Hier, vers 6 heures, les services de police ont eu des difficultés à se rendre au quartier du Bois des pins à Hydra (Alger) pour y déployer un dispositif de sécurité. Ils étaient loin de se douter que la chaussée était enduite de graisse sur laquelle les camions ont patiné. Ils ne durent leur salut qu’au P/APC qui dépêcha des camions pour y déverser du sable.
Les citoyens du quartier s’opposent à la destruction du bois mitoyen à leur cité et la construction à sa place d’un parking automobiles à étages. Il est 8h00 lorsque les camions de police arrivent sur les lieux où des jeunes les attendaient derrière des barricades. En quelques minutes, la situation s’est détériorée, à telle enseigne que des blessés ont été enregistrés des deux côtés.
Si les policiers étaient blessés par les projectiles lancés par les citoyens, les locataires, eux, étaient traumatisés par les tirs et les propos obscènes employés par certains policiers. Lors de l’assaut, plusieurs policiers ont été blessés par des pierres et autres objets lancés par les protestataires à partir des terrasses au son des youyous.

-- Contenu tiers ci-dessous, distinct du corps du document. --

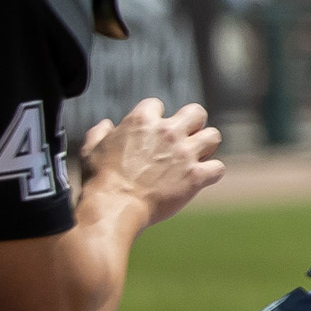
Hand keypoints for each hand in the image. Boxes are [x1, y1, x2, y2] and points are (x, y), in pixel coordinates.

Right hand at [78, 97, 225, 225]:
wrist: (114, 206)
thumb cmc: (100, 179)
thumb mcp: (91, 149)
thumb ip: (100, 132)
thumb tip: (107, 124)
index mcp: (141, 121)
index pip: (157, 104)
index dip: (154, 117)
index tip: (150, 132)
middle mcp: (168, 132)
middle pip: (196, 112)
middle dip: (192, 123)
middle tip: (184, 139)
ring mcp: (184, 153)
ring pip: (213, 136)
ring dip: (206, 146)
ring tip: (194, 158)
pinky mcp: (195, 175)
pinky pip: (218, 167)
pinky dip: (212, 173)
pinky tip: (200, 178)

Pour accéder aux terrasses, les policiers ont dû défoncer les portes barricadées. «Je ne comprends pas pourquoi ils ont défoncé les portes des habitations et saccagé les compteurs électriques», rage une vieille femme qui crie au scandale. «Gouverner, c’est prévoir et surtout prévenir», dira une ancienne moudjahida qui «dénonce le silence du wali et la hargne des policiers».
Vers 10h30, un calme précaire est revenu et seuls les membres du comité des sages ainsi que les policiers étaient sur la chaussée parsemée de projectiles et autres objets. Des cartouches de fusils à pompe, des billes en acier et des plombs jonchaient le sol parmi les pierres et les autres objets lancés par les contestataires.
Non loin des barricades dressées par les citoyens, des pneus consumés dégageaient de la fumée. Au même moment, les deux personnes arrêtées dont le porte-parole du comité des sages et qui observent une grève de la faim étaient présentées devant le procureur de la république.
Ce n’est que vers 11h00 que les engins de l’entreprise chargée de la réalisation du parking investirent les lieux pour entamer les travaux de terrassement. Curieusement et en dépit du fait que les membres du comité ont introduit une plainte en référé près le tribunal administratif de Bir Mourad Raïs, les travaux n’ont pas cessé.
Le calme est revenu progressivement et les coursives des immeubles étaient devenues des endroits de repos pour les milliers de policiers qui s’y étaient affalés. «Nous avons reçu des instructions pour arrêter toutes les personnes suspectes qui sortiraient des immeubles», révèle un des policiers. Après les émeutes, c’est le moment des représailles.
Les locataires en sont conscients, mais sur quelles preuves tangibles pourront opérer les policiers alors que la majorité des résistants sur les terrasses portaient des masques et des cagoules ? Vers 14h00, nous sommes informés de «l’interpellation du jeune Rouabeh Kamel, venu du bled sur invitation de ses parents qui résident au bois des pins».
Des fenêtres fusaient des cris et menaces : «Nous vous donnons rendez-vous la nuit», lançaient les protestataires sur un ton de défi. Au même moment, les engins entamaient les travaux sous le regard désolé des habitants du quartier.